Collagen from bone, dentine and tendon (type I), all of which contain the pyridinoline cross-link at varying levels, were each digested with CNBr. The resulting peptide mixtures were resolved by gel filtration on A1.5m agarose and assayed for pyridinoline. The polymeric cross-linked peptide complex, poly alpha 1CB6 [(1980) Biochem. J. 189, 111] isolated from each of these tissues did not contain pyridinoline. Only one peptide fraction contained the pyridinoline cross-link; that identified as alpha 2CB3,5. However, this peptide showed only a small increase in Mr in its cross-linked form (approx. 2000-5000) demonstrating that pyridinoline is not involved in the formation of polymeric structures like poly alpha 1CB6. These data, considered in the light of the recent finding that pyridinoline is present in type I collagens from different sources in widely varying amounts, cast doubt on its role in collagen maturation.

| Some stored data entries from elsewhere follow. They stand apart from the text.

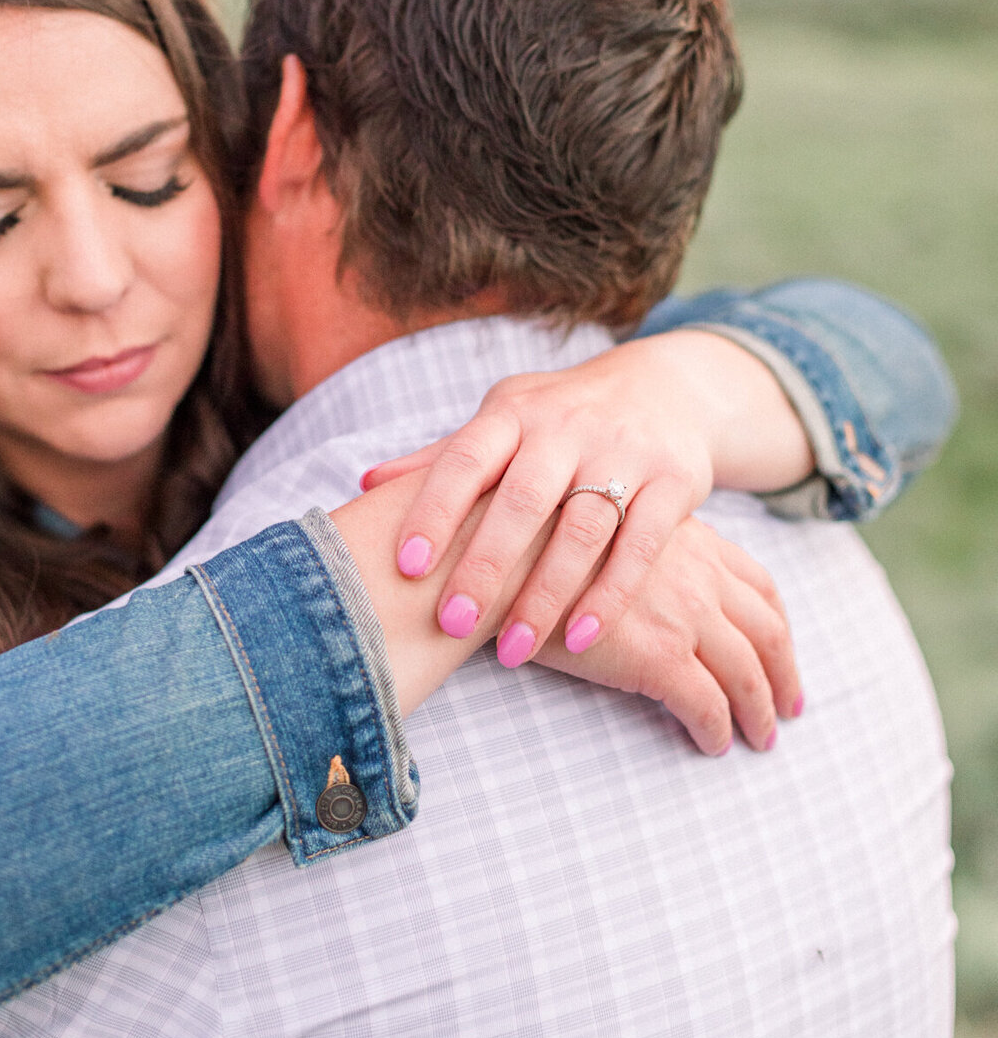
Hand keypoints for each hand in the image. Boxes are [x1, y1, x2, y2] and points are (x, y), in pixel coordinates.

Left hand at [361, 331, 812, 662]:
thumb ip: (443, 458)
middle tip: (452, 623)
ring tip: (512, 650)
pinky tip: (581, 639)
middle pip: (523, 500)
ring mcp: (624, 452)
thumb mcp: (503, 419)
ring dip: (546, 595)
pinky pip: (640, 546)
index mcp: (514, 412)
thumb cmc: (560, 416)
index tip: (407, 564)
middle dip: (486, 565)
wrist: (666, 387)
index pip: (466, 457)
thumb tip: (365, 485)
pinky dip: (611, 596)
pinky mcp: (673, 482)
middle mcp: (567, 427)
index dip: (435, 508)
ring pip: (582, 530)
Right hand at [535, 516, 802, 754]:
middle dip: (784, 671)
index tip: (782, 646)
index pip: (755, 580)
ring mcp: (683, 613)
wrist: (493, 554)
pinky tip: (712, 746)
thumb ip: (632, 543)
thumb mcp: (600, 520)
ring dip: (760, 710)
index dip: (775, 618)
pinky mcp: (659, 656)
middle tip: (789, 706)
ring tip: (760, 739)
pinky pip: (708, 705)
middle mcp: (697, 571)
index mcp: (686, 535)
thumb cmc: (526, 536)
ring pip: (746, 673)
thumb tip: (635, 569)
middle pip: (766, 628)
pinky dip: (717, 730)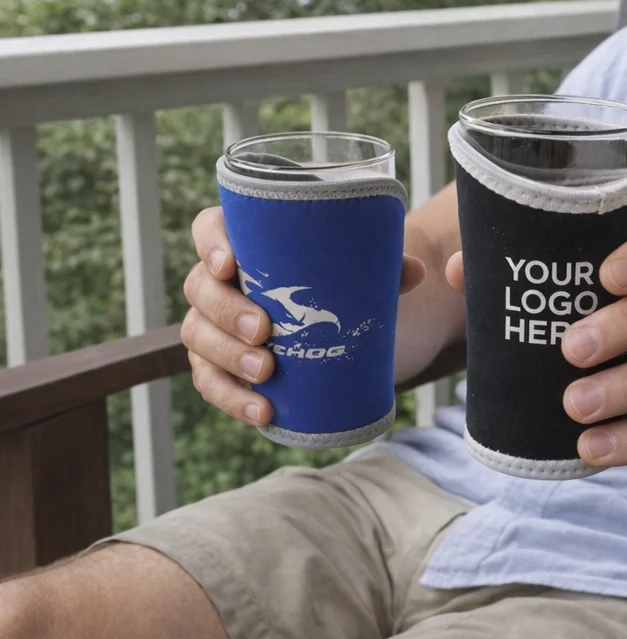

来自骨骼、牙本质和肌腱的I型胶原蛋白,它们都含有不同水平的吡啶啉交联,分别用溴化氰进行消化。所得肽混合物通过在1.5m琼脂糖上进行凝胶过滤分离,并对吡啶啉进行测定。从这些组织中分离出的聚合交联肽复合物,即聚α1CB6 [(1980年)《生物化学杂志》189卷,111页],不含吡啶啉。只有一个肽组分含有吡啶啉交联;即鉴定为α2CB3,5的组分。然而,该肽在其交联形式下分子量仅略有增加(约2000 - 5000),表明吡啶啉不参与像聚α1CB6这样的聚合结构的形成。鉴于最近发现吡啶啉在来自不同来源的I型胶原蛋白中的含量差异很大,这些数据对其在胶原蛋白成熟中的作用提出了质疑。